(Records from a data source)
— Start —

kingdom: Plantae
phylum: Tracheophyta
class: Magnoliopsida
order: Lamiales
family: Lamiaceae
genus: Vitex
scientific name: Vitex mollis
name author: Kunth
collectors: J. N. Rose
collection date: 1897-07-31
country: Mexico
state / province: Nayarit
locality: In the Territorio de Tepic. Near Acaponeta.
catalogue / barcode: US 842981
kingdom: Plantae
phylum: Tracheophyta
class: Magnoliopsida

— End —

## Stated goal:
Rewrite all of the items above as a two-column CSV with the columns field and value, giving one row per item. Put each entry in its own quoted field and replace any line breaks with spaces.

## Answer to the task:
field,value
"kingdom:","Plantae"
"phylum:","Tracheophyta"
"class:","Magnoliopsida"
"order:","Lamiales"
"family:","Lamiaceae"
"genus:","Vitex"
"scientific name:","Vitex mollis"
"name author:","Kunth"
"collectors:","J. N. Rose"
"collection date:","1897-07-31"
"country:","Mexico"
"state / province:","Nayarit"
"locality:","In the Territorio de Tepic. Near Acaponeta."
"catalogue / barcode:","US 842981"
"kingdom:","Plantae"
"phylum:","Tracheophyta"
"class:","Magnoliopsida"